Por último, mas em um grau menor de efetividade do que os dois anteriores, Richardson (1996) cita a experiência com conhecimento técnico e formal, referindo-se à relação do professor em formação com a disciplina; o conteúdo que irá ensinar; suas concepções e crenças a respeito daqueles conteúdos e como ocorre sua aprendizagem pelos alunos; e seu conhecimento pedagógico, que envolve a prática docente e suas particularidades, como o gerenciamento dos atores em suas aulas, metodologias pedagógicas e sua aplicação em sala de aula.

Silva (2007), por sua vez, aponta algumas implicações dos estudos sobre crenças para a formação de professores, sendo a primeira delas o processo de permitir/incentivar a tomada de consciência de suas próprias crenças e das crenças em geral (sobre o papel do professor, sobre ensino e aprendizagem e outras) de uma maneira reflexiva. A segunda implicação seria referente à preparação do futuro docente para lidar com a multiplicidade de crenças, assim como com prováveis conflitos que emerjam de suas próprias crenças contraditórias ou que coloquem em lados opostos professor e aluno.

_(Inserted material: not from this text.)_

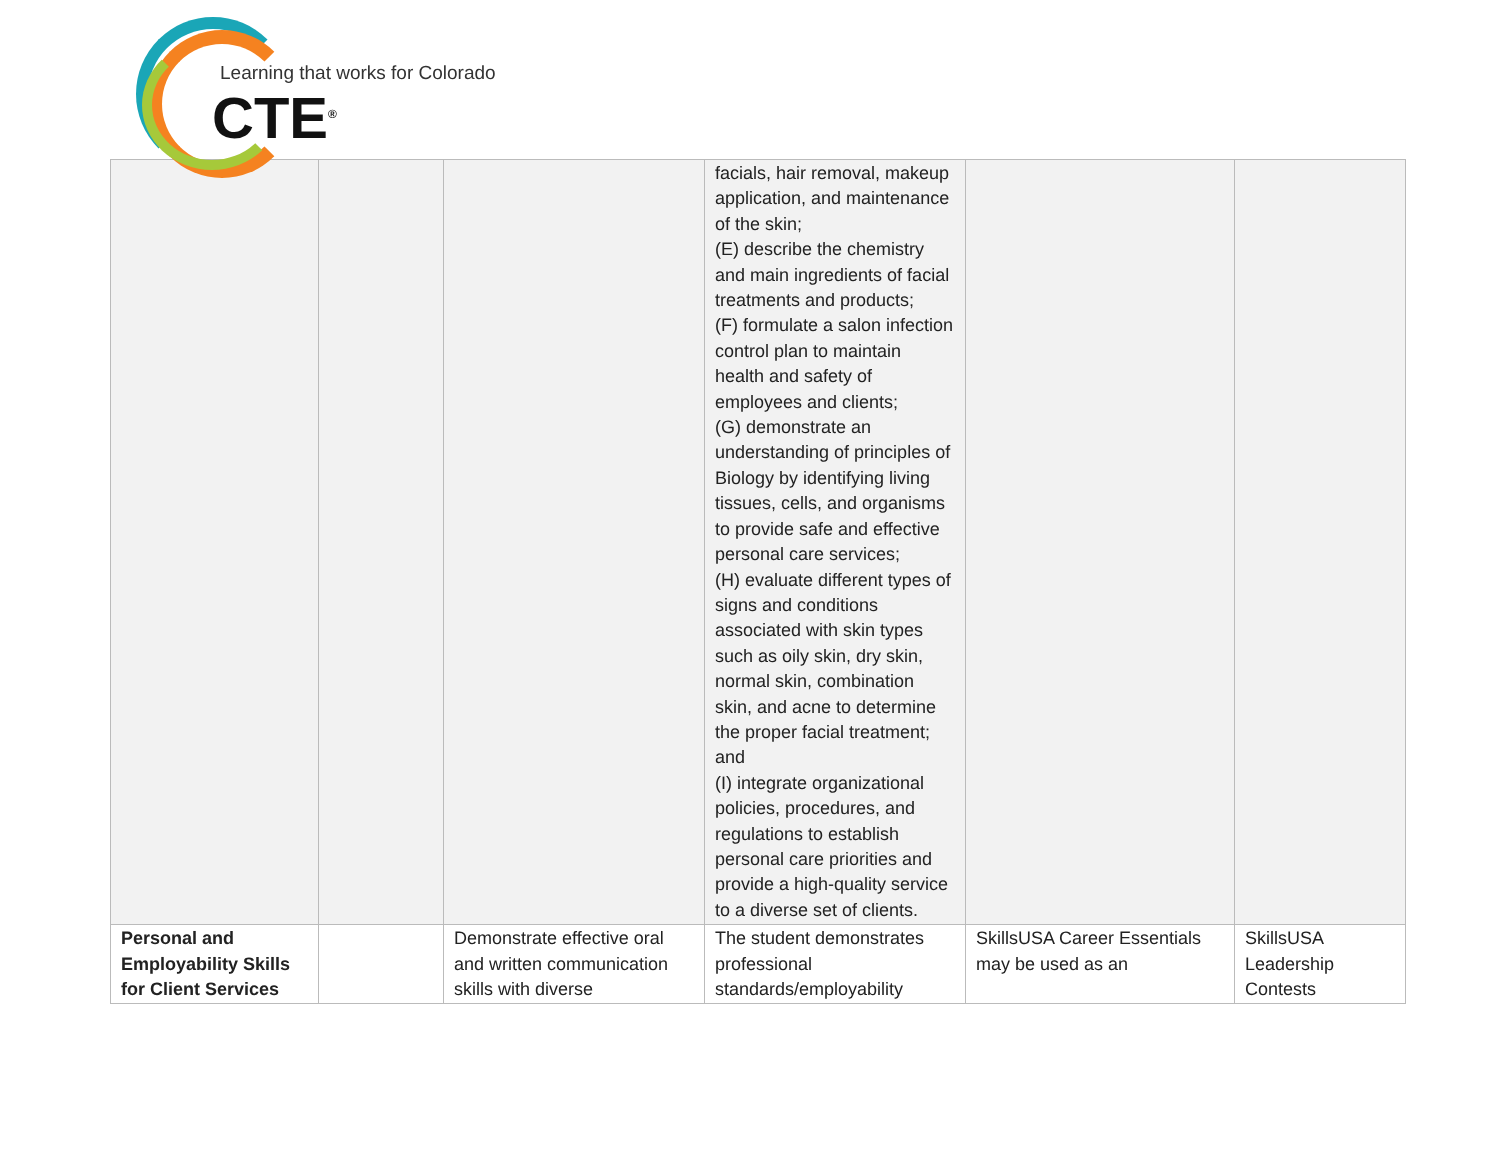Learning that works for Colorado
CTE<sup>®</sup>
| | | | facials, hair removal, makeup application, and maintenance of the skin; (E) describe the chemistry and main ingredients of facial treatments and products; (F) formulate a salon infection control plan to maintain health and safety of employees and clients; (G) demonstrate an understanding of principles of Biology by identifying living tissues, cells, and organisms to provide safe and effective personal care services; (H) evaluate different types of signs and conditions associated with skin types such as oily skin, dry skin, normal skin, combination skin, and acne to determine the proper facial treatment; and (I) integrate organizational policies, procedures, and regulations to establish personal care priorities and provide a high-quality service to a diverse set of clients. | | |
| Personal and Employability Skills for Client Services | | Demonstrate effective oral and written communication skills with diverse | The student demonstrates professional standards/employability | SkillsUSA Career Essentials may be used as an | SkillsUSA Leadership Contests |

Na análise dos dados deste estudo, a descrição e as caracterizações das crenças observadas (especialmente sua origem, suas implicações) são de extrema importância para a interpretação de sua natureza e das especificidades do contexto sob estudo. A partir de um melhor conhecimento a respeito delas, especialmente sobre a prática docente e sobre a abordagem de cultura e aspectos relacionados à interculturalidade dos aprendizes de LE, será possível a idealização da proposta de intervenção que contribua para uma maior efetividade da atuação dos professores de PLA nos cursos do pré-PEC-G.